[Collected data]

════════════════════

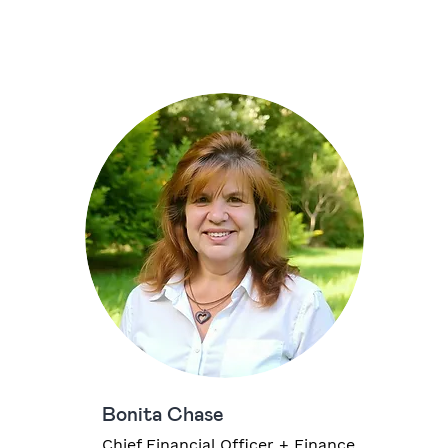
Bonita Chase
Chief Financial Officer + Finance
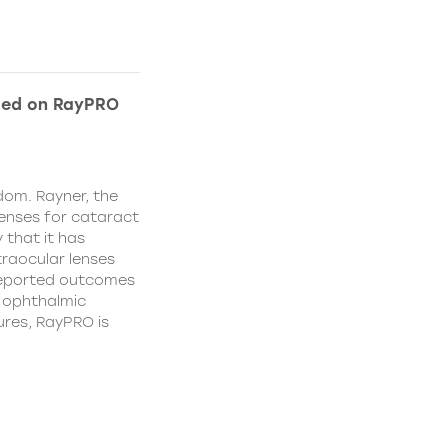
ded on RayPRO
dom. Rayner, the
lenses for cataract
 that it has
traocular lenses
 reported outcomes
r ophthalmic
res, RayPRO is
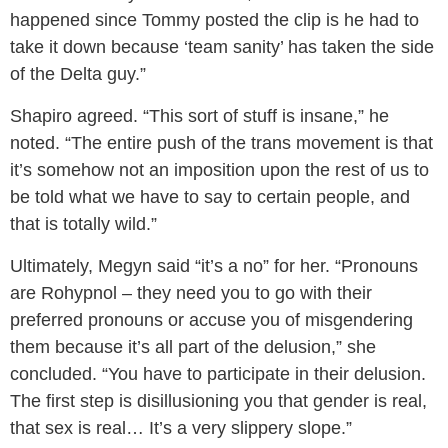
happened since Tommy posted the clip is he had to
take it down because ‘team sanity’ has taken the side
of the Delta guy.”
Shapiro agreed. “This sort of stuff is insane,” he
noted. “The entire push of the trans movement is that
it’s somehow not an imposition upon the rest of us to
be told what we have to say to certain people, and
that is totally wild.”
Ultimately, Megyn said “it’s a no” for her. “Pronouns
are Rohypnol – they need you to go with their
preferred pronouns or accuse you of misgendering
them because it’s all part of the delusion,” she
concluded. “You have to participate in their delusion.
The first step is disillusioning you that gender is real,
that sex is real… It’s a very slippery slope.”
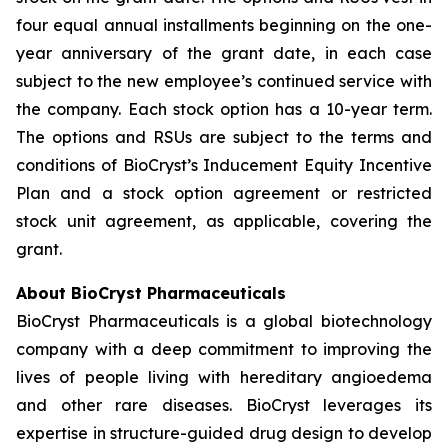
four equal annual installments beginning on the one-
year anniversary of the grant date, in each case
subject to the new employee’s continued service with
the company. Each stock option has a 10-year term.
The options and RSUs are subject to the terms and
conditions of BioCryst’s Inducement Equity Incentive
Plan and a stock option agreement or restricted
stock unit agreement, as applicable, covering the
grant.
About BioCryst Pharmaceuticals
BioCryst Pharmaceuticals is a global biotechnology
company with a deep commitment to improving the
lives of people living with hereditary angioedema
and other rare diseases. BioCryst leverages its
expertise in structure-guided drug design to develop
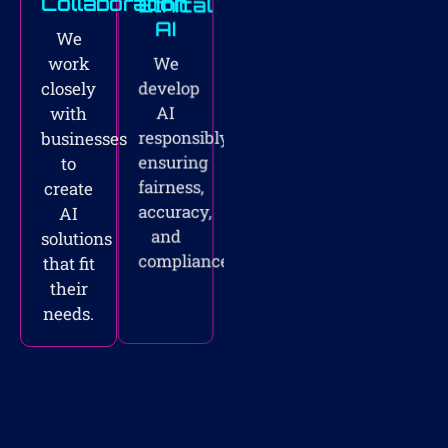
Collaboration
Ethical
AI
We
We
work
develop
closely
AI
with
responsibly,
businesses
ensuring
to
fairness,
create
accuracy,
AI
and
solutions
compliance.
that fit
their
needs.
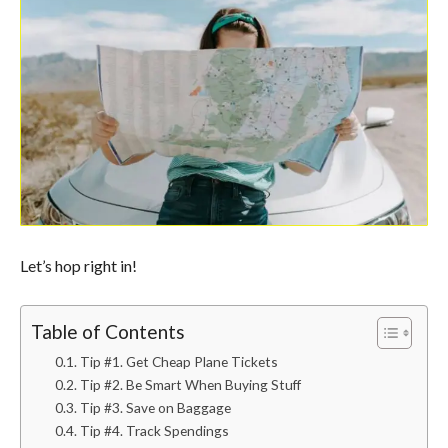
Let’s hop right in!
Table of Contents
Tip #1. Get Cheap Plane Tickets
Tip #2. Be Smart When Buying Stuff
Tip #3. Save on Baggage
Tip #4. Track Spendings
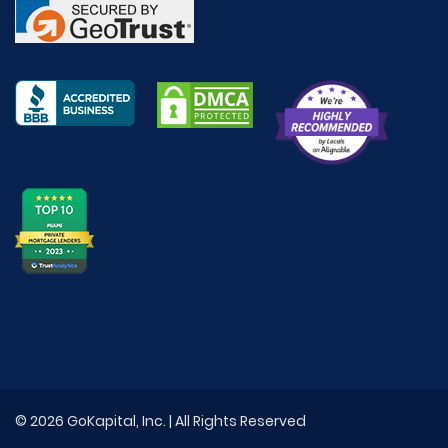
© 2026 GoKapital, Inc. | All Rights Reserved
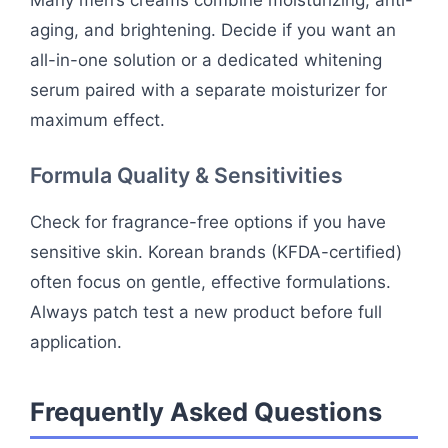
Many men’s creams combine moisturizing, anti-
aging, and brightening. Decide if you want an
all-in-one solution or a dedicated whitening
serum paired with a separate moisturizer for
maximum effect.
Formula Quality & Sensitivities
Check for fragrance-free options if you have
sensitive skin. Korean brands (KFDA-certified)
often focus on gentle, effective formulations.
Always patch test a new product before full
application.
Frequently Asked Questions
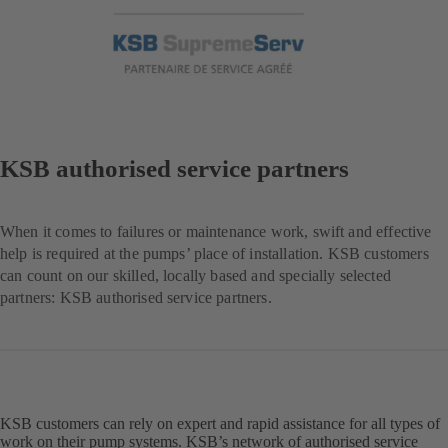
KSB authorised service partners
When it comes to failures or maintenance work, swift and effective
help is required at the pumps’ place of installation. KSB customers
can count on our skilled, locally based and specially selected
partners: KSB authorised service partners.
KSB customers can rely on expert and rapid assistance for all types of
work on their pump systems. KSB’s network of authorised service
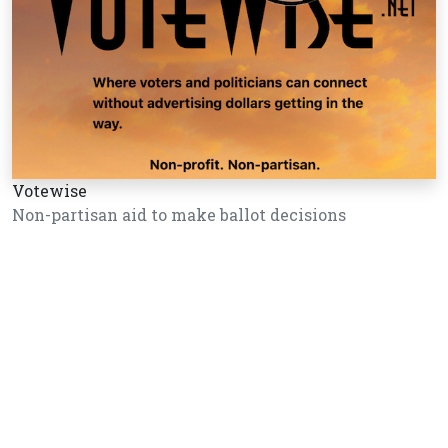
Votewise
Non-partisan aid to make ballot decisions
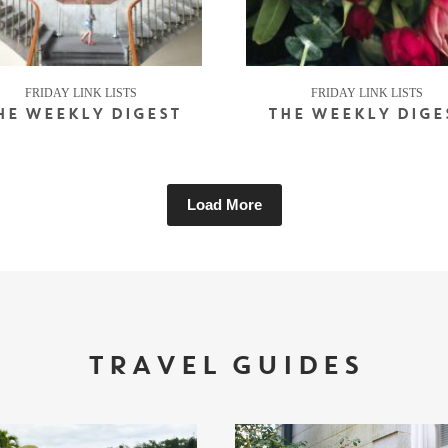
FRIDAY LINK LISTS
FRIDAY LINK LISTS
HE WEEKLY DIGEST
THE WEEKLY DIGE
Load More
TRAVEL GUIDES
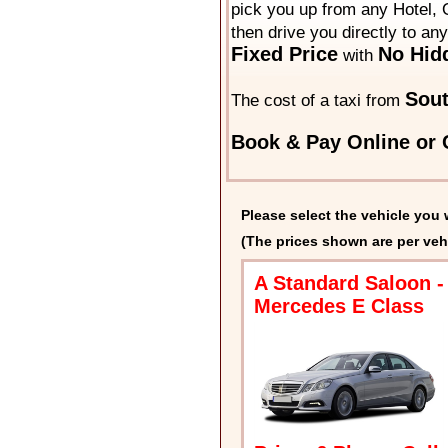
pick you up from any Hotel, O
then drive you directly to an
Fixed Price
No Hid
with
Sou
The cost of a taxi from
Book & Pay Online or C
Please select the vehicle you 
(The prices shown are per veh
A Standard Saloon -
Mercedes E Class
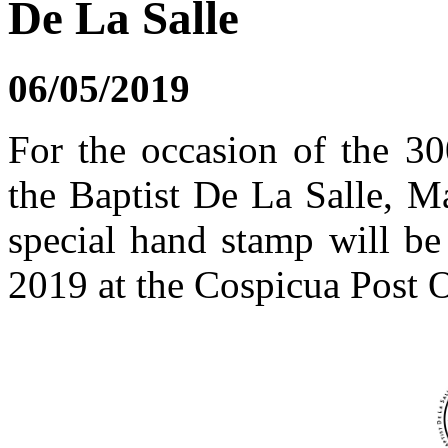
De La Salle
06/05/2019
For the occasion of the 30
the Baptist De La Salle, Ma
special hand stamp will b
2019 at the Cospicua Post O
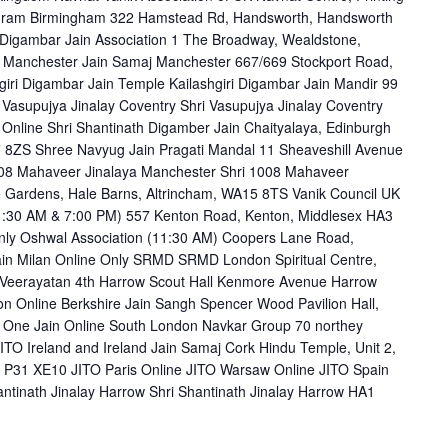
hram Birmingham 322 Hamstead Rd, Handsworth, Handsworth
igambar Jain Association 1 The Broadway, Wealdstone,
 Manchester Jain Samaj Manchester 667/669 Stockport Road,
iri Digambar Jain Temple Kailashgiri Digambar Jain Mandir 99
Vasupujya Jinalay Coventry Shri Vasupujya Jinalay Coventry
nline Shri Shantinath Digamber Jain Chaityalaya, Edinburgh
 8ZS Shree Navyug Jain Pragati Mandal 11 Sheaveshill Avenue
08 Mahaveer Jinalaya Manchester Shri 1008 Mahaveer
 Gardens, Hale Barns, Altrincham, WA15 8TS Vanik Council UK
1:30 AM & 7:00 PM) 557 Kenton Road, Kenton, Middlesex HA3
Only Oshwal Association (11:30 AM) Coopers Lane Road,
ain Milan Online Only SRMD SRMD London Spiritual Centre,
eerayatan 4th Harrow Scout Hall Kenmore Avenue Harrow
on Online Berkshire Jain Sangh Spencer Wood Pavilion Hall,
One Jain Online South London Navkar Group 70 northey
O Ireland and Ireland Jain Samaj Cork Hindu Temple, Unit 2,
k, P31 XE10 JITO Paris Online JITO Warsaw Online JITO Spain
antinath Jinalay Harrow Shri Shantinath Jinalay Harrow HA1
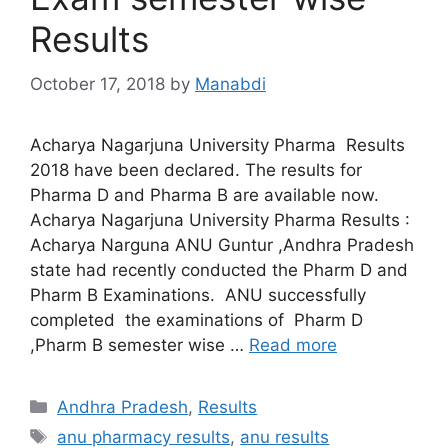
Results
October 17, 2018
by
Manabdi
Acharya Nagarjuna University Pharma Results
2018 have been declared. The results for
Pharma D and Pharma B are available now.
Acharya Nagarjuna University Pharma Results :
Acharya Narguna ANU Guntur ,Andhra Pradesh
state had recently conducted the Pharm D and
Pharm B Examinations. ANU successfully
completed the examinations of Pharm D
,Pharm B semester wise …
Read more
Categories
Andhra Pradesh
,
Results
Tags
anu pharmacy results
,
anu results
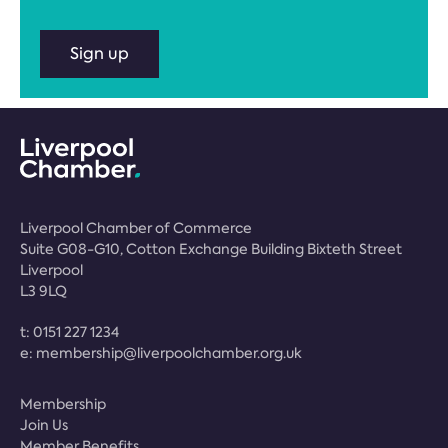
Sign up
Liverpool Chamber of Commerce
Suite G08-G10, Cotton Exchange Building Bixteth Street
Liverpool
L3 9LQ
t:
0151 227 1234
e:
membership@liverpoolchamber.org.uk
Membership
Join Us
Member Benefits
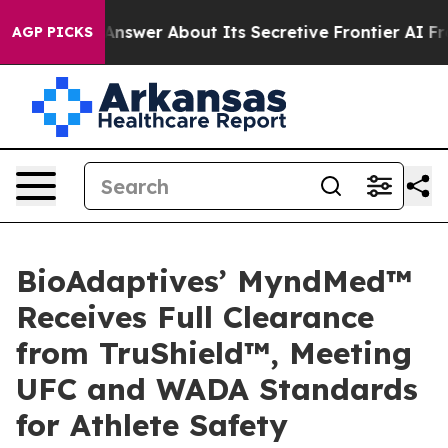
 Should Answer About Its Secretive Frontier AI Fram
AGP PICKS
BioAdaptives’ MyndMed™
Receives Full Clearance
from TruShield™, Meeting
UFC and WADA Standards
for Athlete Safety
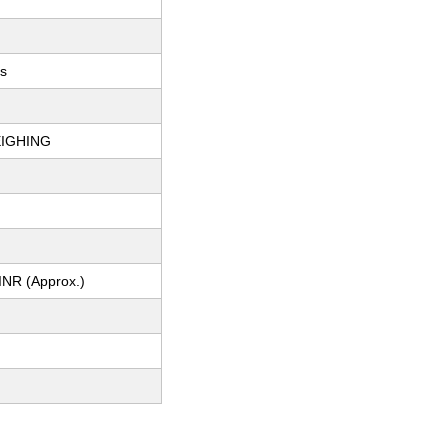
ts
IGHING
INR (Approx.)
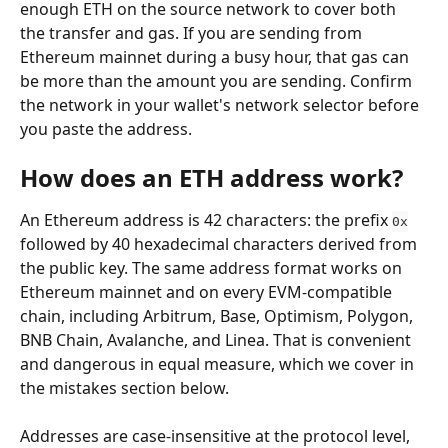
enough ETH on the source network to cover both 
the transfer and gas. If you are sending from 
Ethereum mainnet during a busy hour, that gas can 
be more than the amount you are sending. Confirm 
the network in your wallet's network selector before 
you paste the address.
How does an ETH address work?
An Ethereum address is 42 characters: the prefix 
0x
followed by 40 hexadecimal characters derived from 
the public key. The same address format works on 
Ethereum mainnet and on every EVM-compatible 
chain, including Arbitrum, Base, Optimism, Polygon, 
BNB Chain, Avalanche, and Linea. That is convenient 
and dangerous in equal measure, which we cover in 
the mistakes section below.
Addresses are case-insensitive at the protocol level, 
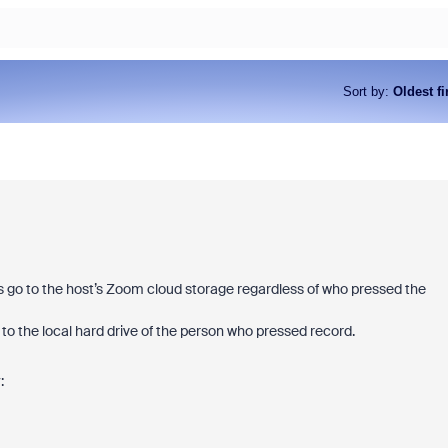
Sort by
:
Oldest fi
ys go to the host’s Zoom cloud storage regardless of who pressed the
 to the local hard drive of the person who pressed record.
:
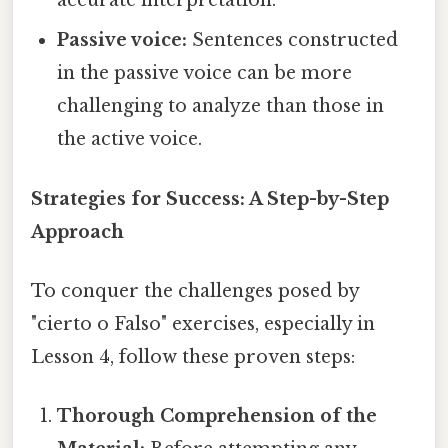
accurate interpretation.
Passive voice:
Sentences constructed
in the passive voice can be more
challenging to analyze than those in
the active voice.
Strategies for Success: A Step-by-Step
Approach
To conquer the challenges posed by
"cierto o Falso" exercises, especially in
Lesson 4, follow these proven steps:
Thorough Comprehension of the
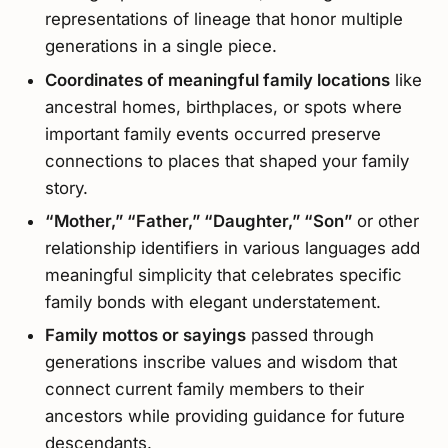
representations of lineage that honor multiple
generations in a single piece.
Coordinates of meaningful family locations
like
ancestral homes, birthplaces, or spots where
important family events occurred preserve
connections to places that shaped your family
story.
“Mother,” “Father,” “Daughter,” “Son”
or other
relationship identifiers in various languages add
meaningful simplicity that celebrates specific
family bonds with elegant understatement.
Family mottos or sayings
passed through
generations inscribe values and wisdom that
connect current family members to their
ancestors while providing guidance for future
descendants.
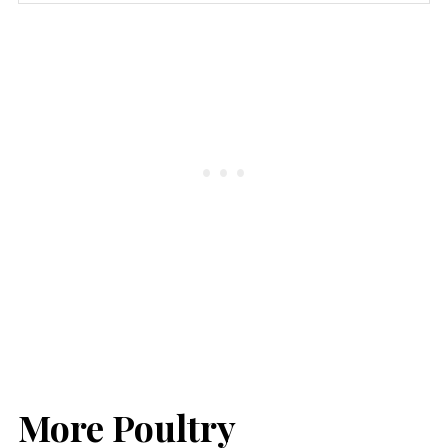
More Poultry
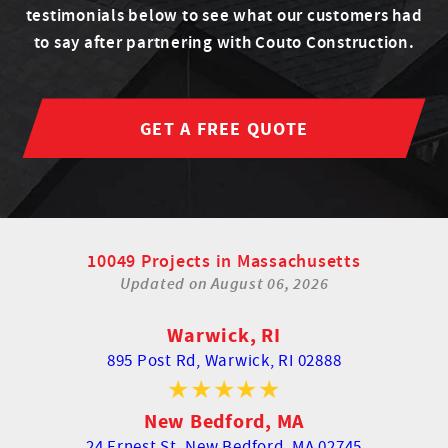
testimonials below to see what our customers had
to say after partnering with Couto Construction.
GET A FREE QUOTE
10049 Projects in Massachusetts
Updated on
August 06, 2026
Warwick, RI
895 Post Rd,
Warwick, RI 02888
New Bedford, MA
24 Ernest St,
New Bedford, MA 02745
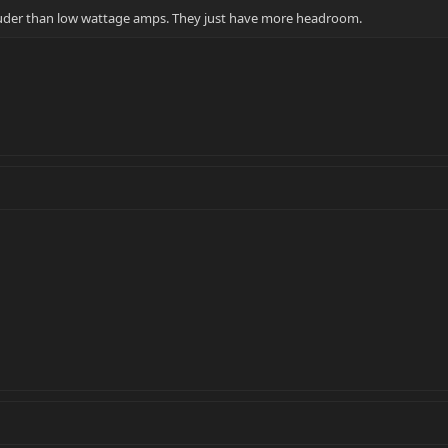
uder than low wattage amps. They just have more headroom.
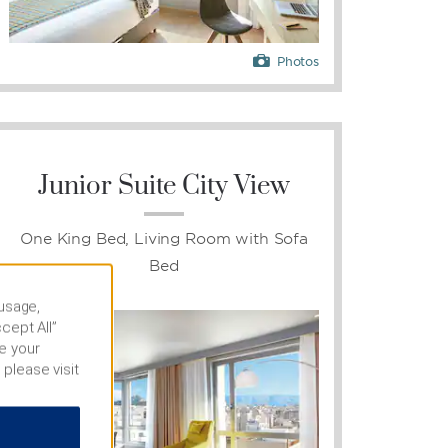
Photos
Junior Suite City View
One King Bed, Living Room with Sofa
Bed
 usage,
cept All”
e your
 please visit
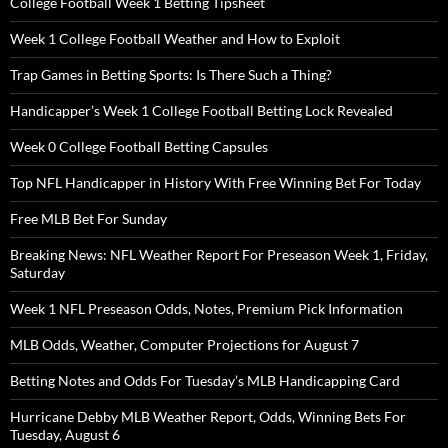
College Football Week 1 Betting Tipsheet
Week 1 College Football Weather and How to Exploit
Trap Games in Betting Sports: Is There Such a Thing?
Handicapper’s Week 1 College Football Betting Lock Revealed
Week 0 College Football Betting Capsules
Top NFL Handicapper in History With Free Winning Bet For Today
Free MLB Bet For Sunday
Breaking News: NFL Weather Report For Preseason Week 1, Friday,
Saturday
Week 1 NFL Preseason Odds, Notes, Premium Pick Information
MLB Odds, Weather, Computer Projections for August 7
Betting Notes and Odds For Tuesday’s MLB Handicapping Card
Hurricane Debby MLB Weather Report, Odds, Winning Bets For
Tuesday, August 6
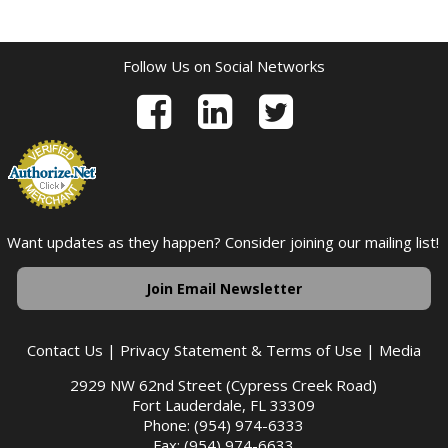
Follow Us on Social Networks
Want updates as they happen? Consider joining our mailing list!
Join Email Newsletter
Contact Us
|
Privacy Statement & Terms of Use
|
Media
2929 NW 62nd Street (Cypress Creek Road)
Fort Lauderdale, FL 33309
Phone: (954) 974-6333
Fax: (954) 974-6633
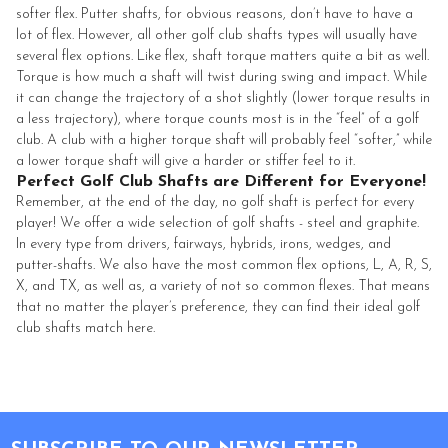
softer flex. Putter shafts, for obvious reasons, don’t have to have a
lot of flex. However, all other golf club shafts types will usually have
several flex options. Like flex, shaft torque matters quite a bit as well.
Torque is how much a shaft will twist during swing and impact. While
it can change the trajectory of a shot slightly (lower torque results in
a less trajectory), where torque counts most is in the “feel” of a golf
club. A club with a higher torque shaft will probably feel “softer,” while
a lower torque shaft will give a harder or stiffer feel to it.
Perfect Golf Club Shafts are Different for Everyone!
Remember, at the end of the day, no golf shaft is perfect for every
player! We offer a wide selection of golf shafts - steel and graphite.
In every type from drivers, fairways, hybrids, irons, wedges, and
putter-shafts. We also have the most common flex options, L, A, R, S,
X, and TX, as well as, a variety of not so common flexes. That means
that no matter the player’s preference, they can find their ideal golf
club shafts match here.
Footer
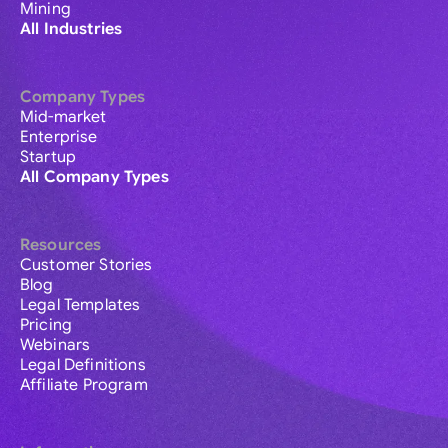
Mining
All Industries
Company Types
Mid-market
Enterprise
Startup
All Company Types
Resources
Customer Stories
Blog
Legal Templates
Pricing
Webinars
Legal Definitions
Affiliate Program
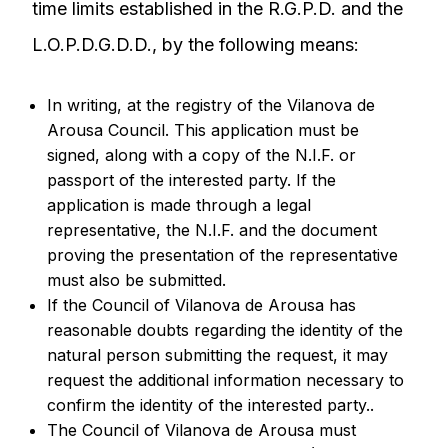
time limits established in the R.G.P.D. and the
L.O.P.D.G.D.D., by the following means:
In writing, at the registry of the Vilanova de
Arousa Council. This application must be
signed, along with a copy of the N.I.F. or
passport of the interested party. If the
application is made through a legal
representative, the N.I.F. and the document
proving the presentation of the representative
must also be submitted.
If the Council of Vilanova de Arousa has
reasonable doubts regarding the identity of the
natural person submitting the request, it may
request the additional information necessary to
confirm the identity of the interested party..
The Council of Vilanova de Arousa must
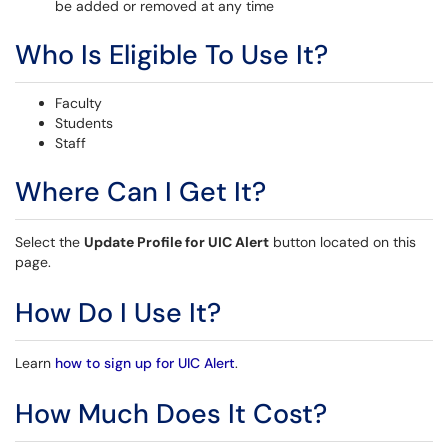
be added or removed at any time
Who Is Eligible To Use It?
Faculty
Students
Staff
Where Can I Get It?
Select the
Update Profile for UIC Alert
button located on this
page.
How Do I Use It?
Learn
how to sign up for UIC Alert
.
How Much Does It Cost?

════════════════════

### [TASK PROMPT]
Copy the rows from the very beginning through the line containing "that sex is", keeping every line unchanged. Leave the pictures out of your copy.

### [RESPONSE TO THIS TASK]
Bonita Chase
Chief Financial Officer + Finance
ded on RayPRO
dom. Rayner, the
lenses for cataract
 that it has
traocular lenses
 reported outcomes
r ophthalmic
res, RayPRO is
happened since Tommy posted the clip is he had to
take it down because ‘team sanity’ has taken the side
of the Delta guy.”
Shapiro agreed. “This sort of stuff is insane,” he
noted. “The entire push of the trans movement is that
it’s somehow not an imposition upon the rest of us to
be told what we have to say to certain people, and
that is totally wild.”
Ultimately, Megyn said “it’s a no” for her. “Pronouns
are Rohypnol – they need you to go with their
preferred pronouns or accuse you of misgendering
them because it’s all part of the delusion,” she
concluded. “You have to participate in their delusion.
The first step is disillusioning you that gender is real,
that sex is real… It’s a very slippery slope.”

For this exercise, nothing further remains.